= Concurrent validity =

Concurrent validity is a type of evidence that can be gathered to defend the use of a test for predicting other outcomes. It is a parameter used in sociology, psychology, and other psychometric or behavioral sciences. Concurrent validity is demonstrated when a test correlates well with a measure that has previously been validated. The two measures may be for the same construct, but more often used for different, but presumably related, constructs.

The two measures in the study are taken at the same time. This is in contrast to predictive validity, where one measure occurs earlier and is meant to predict some later measure. In both cases, the (concurrent) predictive power of the test is analyzed using a simple correlation or linear regression.

==Alignment with classical conceptions of validity ==
Concurrent validity and predictive validity are two types of criterion-related validity. The difference between concurrent validity and predictive validity rests solely on the time at which the two measures are administered. Concurrent validity applies to validation studies in which the two measures are administered at approximately the same time. For example, an employment test may be administered to a group of workers and then the test scores can be correlated with the ratings of the workers' supervisors taken on the same day or in the same week.
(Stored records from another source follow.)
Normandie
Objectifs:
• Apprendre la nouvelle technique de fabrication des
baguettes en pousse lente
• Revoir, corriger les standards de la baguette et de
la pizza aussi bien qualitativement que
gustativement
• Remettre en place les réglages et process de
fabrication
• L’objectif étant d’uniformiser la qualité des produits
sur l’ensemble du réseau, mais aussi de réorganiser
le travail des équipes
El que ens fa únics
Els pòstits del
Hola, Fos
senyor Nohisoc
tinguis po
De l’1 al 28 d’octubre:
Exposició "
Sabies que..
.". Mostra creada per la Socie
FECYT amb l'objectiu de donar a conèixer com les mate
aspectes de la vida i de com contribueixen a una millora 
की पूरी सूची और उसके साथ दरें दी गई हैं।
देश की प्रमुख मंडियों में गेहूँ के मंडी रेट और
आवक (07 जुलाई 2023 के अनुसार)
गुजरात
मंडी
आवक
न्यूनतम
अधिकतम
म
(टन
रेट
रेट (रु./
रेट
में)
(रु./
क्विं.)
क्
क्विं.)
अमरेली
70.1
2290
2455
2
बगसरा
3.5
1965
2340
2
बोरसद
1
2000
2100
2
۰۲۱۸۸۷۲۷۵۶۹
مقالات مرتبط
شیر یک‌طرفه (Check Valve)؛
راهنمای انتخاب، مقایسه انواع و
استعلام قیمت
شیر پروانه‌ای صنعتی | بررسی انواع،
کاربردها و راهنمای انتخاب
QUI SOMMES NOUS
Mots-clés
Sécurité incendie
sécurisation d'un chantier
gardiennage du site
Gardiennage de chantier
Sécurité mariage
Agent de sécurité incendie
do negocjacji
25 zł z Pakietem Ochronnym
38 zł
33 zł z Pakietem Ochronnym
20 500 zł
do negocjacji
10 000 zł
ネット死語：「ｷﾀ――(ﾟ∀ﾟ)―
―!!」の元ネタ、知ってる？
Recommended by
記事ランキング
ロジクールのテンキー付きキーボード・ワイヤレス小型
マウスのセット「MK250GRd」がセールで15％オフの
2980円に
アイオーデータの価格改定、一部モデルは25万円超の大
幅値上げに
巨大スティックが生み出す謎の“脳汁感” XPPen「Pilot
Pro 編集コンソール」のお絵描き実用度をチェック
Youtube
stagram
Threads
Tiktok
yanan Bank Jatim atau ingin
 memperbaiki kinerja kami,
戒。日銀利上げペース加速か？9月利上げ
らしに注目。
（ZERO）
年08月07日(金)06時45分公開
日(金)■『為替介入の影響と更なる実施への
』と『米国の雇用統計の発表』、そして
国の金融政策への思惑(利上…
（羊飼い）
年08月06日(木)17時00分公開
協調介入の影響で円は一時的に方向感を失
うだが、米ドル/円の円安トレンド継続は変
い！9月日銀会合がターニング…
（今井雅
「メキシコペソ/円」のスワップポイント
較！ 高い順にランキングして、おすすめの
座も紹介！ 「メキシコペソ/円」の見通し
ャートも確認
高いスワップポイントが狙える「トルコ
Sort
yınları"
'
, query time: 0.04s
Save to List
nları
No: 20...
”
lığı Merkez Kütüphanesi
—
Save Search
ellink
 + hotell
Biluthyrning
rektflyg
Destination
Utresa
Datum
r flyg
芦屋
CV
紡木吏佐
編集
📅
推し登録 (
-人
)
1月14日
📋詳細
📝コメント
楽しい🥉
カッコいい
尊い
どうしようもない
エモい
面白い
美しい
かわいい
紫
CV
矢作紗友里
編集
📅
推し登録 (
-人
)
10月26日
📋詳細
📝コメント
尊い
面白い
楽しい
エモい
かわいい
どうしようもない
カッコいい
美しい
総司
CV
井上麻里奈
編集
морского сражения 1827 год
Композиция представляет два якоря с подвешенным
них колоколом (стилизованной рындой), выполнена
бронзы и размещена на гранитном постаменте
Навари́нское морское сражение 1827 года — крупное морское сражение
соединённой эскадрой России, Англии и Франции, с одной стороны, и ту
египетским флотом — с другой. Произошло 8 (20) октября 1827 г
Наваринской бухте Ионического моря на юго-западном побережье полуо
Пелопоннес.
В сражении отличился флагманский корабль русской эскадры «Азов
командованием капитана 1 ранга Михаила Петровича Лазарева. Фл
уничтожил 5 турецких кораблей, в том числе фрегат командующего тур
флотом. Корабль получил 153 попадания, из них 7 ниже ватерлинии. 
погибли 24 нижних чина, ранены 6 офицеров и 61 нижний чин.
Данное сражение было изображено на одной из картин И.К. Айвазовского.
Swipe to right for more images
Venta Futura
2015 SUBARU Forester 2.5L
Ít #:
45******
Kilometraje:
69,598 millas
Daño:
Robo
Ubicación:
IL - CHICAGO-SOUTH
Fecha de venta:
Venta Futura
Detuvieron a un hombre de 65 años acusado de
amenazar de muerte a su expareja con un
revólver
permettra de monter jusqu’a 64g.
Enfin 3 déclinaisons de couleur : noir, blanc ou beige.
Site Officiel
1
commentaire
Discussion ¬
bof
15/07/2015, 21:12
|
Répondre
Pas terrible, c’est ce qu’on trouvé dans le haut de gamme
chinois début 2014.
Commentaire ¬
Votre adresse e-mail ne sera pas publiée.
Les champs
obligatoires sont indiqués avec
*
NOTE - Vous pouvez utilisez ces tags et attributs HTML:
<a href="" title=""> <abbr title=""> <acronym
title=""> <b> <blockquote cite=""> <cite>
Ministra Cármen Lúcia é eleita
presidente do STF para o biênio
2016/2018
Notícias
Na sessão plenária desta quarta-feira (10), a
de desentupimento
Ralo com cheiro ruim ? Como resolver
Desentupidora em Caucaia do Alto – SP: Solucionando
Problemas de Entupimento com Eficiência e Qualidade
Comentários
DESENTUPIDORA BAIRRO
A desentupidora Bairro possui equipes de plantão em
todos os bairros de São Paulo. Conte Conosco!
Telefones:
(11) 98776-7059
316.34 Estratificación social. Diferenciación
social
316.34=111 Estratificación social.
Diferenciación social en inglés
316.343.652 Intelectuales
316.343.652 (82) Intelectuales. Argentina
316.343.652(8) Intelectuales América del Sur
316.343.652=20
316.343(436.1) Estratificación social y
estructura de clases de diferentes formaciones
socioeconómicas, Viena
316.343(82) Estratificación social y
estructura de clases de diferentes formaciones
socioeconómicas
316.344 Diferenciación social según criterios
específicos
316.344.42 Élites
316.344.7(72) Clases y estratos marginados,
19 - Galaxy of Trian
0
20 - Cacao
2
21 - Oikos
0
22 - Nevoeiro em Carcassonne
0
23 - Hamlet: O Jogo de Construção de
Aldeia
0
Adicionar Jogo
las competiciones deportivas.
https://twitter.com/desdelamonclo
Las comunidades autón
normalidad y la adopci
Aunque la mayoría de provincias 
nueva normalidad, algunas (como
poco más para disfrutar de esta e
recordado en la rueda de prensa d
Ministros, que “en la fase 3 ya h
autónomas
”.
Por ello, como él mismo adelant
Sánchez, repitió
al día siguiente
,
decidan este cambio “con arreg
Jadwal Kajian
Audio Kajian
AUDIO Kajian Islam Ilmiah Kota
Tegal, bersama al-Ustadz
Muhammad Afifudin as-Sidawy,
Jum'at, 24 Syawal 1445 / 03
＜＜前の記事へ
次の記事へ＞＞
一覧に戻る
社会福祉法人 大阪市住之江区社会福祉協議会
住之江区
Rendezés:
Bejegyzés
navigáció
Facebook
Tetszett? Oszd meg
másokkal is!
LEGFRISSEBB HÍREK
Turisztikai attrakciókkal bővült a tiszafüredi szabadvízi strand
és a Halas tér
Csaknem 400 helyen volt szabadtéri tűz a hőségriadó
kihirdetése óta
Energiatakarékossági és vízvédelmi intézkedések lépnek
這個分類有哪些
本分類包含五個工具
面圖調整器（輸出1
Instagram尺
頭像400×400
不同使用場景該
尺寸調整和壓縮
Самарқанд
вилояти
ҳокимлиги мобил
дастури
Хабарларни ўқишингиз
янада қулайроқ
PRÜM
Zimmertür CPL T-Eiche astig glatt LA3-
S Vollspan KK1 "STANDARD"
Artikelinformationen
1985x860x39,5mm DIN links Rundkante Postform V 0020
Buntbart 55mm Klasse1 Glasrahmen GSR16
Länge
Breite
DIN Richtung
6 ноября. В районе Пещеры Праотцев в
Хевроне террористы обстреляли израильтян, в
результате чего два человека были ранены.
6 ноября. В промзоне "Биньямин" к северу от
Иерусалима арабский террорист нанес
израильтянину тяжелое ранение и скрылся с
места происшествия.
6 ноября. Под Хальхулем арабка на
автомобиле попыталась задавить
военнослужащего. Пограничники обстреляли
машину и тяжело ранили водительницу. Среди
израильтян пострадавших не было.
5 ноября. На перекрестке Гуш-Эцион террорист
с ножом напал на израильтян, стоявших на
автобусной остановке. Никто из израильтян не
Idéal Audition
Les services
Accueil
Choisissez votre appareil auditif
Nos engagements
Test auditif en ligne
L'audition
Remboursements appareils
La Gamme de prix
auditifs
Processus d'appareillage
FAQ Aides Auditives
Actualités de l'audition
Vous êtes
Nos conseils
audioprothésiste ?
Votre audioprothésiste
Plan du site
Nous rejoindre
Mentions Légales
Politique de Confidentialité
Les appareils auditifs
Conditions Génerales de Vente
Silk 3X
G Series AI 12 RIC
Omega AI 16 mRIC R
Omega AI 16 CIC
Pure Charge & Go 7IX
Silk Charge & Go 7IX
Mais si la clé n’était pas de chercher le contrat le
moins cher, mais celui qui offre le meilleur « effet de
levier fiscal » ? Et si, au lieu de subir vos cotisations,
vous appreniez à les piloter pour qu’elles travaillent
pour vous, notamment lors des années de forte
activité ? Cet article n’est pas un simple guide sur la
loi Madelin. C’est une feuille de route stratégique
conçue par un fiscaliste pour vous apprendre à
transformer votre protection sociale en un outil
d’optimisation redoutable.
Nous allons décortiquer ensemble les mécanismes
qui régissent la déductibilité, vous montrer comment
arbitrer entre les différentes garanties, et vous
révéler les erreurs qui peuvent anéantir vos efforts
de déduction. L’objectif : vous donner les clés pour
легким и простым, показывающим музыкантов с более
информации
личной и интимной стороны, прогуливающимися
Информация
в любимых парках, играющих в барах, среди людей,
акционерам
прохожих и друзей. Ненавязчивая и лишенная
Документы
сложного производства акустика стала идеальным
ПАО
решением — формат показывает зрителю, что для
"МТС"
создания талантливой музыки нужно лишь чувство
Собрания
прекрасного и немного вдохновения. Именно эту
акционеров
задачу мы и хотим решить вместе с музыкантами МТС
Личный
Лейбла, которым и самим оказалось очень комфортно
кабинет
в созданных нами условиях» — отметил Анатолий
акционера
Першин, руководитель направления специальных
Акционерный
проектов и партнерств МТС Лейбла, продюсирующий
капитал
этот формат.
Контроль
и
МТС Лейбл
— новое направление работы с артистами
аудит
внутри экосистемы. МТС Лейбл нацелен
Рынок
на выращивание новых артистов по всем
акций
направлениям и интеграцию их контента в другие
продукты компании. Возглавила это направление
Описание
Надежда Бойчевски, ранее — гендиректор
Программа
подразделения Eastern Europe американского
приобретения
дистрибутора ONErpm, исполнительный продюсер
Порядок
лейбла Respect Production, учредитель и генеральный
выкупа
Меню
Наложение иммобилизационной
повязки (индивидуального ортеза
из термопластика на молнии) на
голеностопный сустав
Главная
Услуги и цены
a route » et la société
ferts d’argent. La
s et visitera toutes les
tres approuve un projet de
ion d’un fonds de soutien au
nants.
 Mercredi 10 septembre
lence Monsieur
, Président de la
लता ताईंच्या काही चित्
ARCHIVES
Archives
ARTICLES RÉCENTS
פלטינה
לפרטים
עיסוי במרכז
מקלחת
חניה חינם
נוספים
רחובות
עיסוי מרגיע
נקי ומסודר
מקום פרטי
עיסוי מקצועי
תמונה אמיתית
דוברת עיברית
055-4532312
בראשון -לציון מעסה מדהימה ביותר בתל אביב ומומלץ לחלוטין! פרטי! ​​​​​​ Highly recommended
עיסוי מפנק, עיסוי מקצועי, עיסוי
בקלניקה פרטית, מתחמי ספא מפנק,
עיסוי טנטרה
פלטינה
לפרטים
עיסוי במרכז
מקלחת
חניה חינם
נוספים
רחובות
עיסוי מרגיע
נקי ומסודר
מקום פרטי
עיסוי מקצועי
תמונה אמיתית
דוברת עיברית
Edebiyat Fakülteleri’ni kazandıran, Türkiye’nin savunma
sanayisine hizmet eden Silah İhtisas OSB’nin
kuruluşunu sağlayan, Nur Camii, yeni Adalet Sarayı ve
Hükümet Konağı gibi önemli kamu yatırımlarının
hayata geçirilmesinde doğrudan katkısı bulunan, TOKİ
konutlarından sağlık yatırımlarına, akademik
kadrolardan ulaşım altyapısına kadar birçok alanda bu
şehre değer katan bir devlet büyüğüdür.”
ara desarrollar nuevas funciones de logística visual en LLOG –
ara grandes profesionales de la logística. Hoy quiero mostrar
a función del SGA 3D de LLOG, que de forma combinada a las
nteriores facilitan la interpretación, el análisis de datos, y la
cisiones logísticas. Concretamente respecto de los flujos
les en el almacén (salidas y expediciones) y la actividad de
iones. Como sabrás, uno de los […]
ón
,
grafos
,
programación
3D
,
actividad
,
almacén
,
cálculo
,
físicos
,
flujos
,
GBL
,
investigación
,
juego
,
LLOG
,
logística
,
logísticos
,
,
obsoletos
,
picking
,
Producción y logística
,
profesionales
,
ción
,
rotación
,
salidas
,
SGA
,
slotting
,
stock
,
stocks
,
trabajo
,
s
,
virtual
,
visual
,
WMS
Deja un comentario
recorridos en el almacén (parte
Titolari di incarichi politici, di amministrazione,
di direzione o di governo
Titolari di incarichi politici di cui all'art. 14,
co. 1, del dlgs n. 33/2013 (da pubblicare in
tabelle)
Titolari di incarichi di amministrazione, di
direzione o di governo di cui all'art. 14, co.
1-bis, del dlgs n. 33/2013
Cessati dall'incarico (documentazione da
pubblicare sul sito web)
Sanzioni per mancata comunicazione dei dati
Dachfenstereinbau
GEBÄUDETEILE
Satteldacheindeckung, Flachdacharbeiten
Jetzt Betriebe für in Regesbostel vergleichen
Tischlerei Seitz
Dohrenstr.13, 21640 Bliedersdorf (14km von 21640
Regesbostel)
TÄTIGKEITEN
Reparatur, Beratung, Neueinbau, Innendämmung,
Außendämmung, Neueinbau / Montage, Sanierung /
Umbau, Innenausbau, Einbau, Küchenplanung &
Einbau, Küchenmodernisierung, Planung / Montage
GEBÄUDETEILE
The resulting correlation would be a concurrent validity coefficient. This type of evidence might be used to support the use of the employment test for future selection of employees.

Concurrent validity may be used as a practical substitute for predictive validity. In the example above, predictive validity would be the best choice for validating an employment test, because using the employment test on existing employees may not be a strong analog for using the tests for selection. Reduced motivation and restriction of range are just two possible biasing effects for concurrent validity studies.

==Contrasting similar terms==
Concurrent validity differs from convergent validity in that it focuses on the power of the focal test to predict outcomes on another test or some outcome variable. Convergent validity refers to the observation of strong correlations between two tests that are assumed to measure the same construct. It is the interpretation of the focal test as a predictor that differentiates this type of evidence from convergent validity, though both methods rely on simple correlations in the statistical analysis.